SIXTY FOURTH - Vision

650 133 13
                                    

Pernah dengar tentang lorong waktu? Ya, sepertinya memang tidak pernah masuk akal.

Lorong waktu hanya lah karangan orang-orang berfantasi liar yang ingin menjelajah waktu, entah itu untuk memperbaiki masa lalu atau ke masa depan untuk mengintip apa yang akan terjadi pada dirinya di sana.

Tapi, percaya lah, Jaerin saat ini tengah berada di lorong tersebut. Lorong tak berujung yang kadang terlihat gelap kadang pula sangat terang. Membuat siapa pun yang berada di sana dibuat pusing.

Dan tepat di suatu masa, lorong itu seolah menamparnya keluar ke sebuah ujung sinar yang amat terang. Hingga saat ini, ia sedang berada di saat Mark masih duduk di kelas 2 SMA. Dan tempatnya mendarat sangat familier baginya.

Kuil.

Ya, saat ini, jiwanya tengah terombang-ambing di masa di mana ia bahkan belum mengenal Mark.

Gadis itu melihat sebuah mobil berhenti di depan kuil. Mobil yang tidak pernah ia lihat sebelumnya. Sesaat kemudian, seorang pria dewasa turun dari mobil dan berjalan tergesa-gesa melewati tubuh hologramnya dan masuk ke dalam kuil. Penasaran siapa pria itu, ia kemudian mengikuti langkah lebarnya.

Penampakan dalam kuil sangat rapi, sangat terlihat seperti sebuah gereja normal, tetapi memiliki dominan merah. Dindingnya pun tidak mengelupas seperti saat terakhir ia melihatnya. Ia terus mengikuti langkah pria itu ke hadapan patung pria bertanduk.

Pria itu nampak berlutut di hadapan sang patung sebelum kemudian terisak.

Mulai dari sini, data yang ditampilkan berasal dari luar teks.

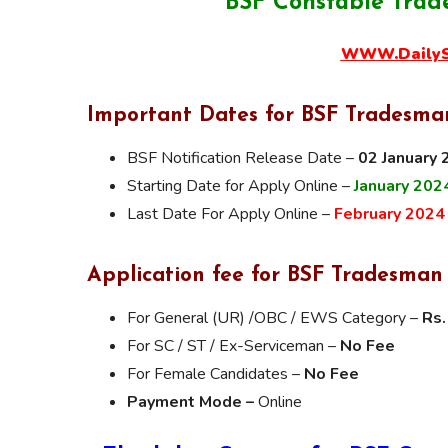
BSF Constable Trad
WWW.DailySa
Important Dates for BSF Tradesman
BSF Notification Release Date –
02 January
Starting Date for Apply Online –
January 202
Last Date For Apply Online –
February 2024
Application fee for BSF Tradesman
For General (UR) /OBC / EWS Category –
Rs.
For SC / ST / Ex-Serviceman –
No Fee
For Female Candidates –
No Fee
Payment Mode –
Online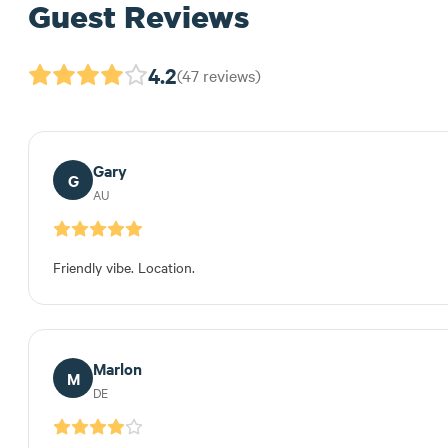
Guest Reviews
4.2
(47 reviews)
Gary
G
AU
Friendly vibe. Location.
Marlon
M
DE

"Jangan, kumohon. Jangan ambil anakku. Dia adalah anak satu-satunya yang kumiliki. Mark adalah satu-satunya keluarga yang kupunya. Kumohon–"

Jaerin menutup mulutnya dengan kedua tangannya. Ia baru sadar jika pria itu adalah ayah Mark. Ia menatap bagaimana wajah tua itu berkerut sedih dan terbasahi oleh air mata. Kedua matanya mengarah kepada patung yang masih terdiam di tempatnya itu.

"Kau sudah berjanji, Lee. Kau korbankan istrimu dan anakmu. Sekarang sudah waktunya bagi dia untuk kau korbankan."

Sebuah suara menggelegar memenuhi ruangan. Jaerin tak pernah tahu dari mana asal suara itu. Yang pasti suara itu sungguh mengerikan. Mungkin adalah suara yang terseram yang pernah Jaerin dengar selama hidupnya.

"Tidak. Aku salah. Aku tidak akan pernah mengorbankan anakku sendiri."

"Kau sudah berjanji, Lee!"

"Maafkan saya, Yang Mulia. Maafkan saya." Posisi tubuh ayah Mark semakin merunduk. Ujung hidungnya bahkan sudah menyentuh lantai dingin kuil tersebut.

"Sebagai gantinya, aku yang akan menjadi korbanmu."

"Ku beri dua pilihan. Mark menjadi korban dan kau akan selamat atau kau menjadi korban dengan Mark sebagai penyebab kematianmu."

Baik ayah Mark dan Jaerin dibuat terkejut dengan pilihan itu. Yang benar saja? Dari kedua pilihan itu tidak ada yang menguntungkan bagi ayah Mark. Lagipula, apa yang diharapkan dari sebuah perjanjian dengan iblis selain kerugian?

"Selama sisa hidupnya dia akan menderita. Dia akan menanggung sumpahmu selama hidupnya dan pada akhirnya pun dia tetap akan mati," lanjut suara itu saat ayah Mark terlihat bangkit dari posisinya.

"I–ini tidak sebanding!"

Suara tak kasat mata itu tertawa keras. Sungguh, bahkan suara guntur pun terdengar lebih bersahabat jika dibandingkan dengan tawa menyeramkan ini.

"Memangnya apa yang kau harapkan? Sumpah adalah sumpah, Lee."

Ayah Mark mengeraskan rahangnya. Dari raut wajahnya, Jaerin tahu jika pria itu sudah tak lagi menaruh percaya pada sang iblis. Dengan cepat, pria itu berlari meninggalkan kuil diikuti oleh Jaerin di belakangnya.